First task today was to deliver the keys to Fred.  Having done that, a shuttle collected us at 7.55 and we went to the jetty to board the MV Fiordlander. It had collected some passengers in Skagway and then our 24 plus another half dozen. We set off down the fiord in good conditions. We were lucky to have good conditions all day, even some occasional sun.

While some of the passengers were travelling to Juneau where they would go to the airport, this trip is mostly a tourist excursion and the majority are booked for a return trip.  The skipper, Glenn Jackson, was from Kansas; a lot of Alaskans are from somewhere else, but the plains of Kansas to the fiords of Eastern Alaska seems a big contrast. Glen meandered the boat to show us stuff he knew would be there. First up were the Steller Sealions:



 On the way back we saw some others who may have been at their bachelor pad. They are all gray and there were only a few gray ones (males) at the colony so we suspect that these are juvenile males, hanging out until they are big enough to challenge for a place on the beach. Maybe they were there to see tourists.

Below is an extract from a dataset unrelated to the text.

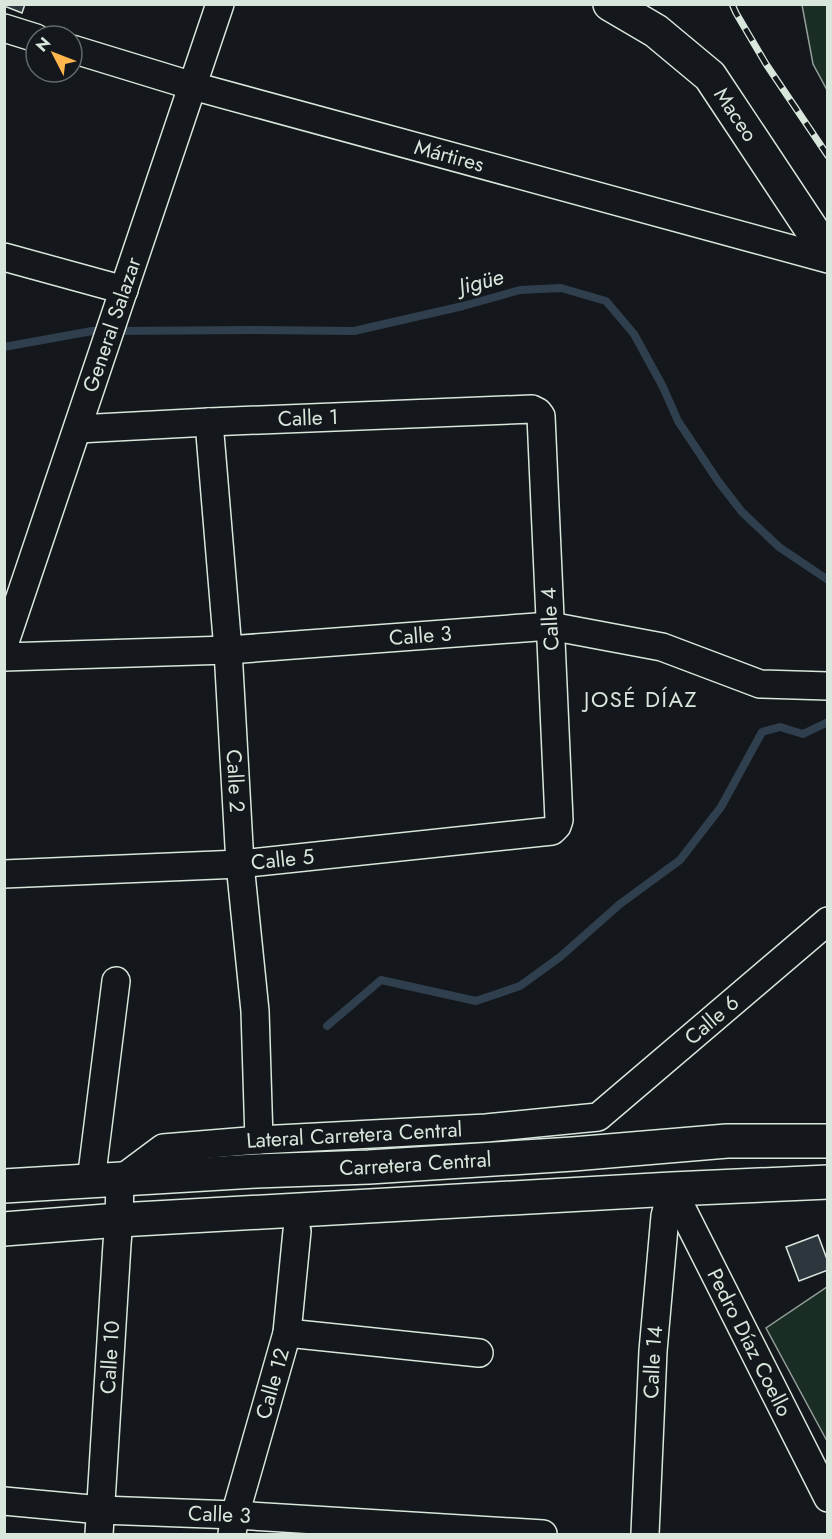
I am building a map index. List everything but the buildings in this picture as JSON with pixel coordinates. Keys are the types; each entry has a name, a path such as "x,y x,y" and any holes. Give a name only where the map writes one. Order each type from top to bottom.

Next up we saw a humpback whale. She's well known to the mariners because of distinctive markings. She was circling schools of fish, compressing them into a tighter bunch, and then lunging with her mouth open to gobble them up. The cycle would repeat every 3 or 4 minutes. It was like watching an Attenborough show except we didn't get the underwater shots.

Along the way we say a few birds, especially bald eagles and surf scoties (pronounced with a long "o"). Groups of up to a dozen scoties skimmed about 10 cm over the water looking for fish. Apparently they are on the fiords until the ice melts in the lakes and they will move inland then.

Juneu itself was a disappointment. Full of tourist tak, recently relocated from the Carribean. There were three cruiseships so no shortage of customers. We walked a bit, ate, visited a salmon hatchery.  The hatchery was a not-for-profit enterprise, capturing returning males and females, stripping them of their eggs and sperm, making a soup of it, raising the hatchlings and releasing them.

The trip back showed more birds, sealions, whales, glaciers, etc. There's only about 2 or 3 hours of dark here at present so running out of light isn't a big risk. Even the "dark" doesn't require a torch for a walk.

On our return the wonderful Fred had reapired our water so all was well.  We could shower indoors.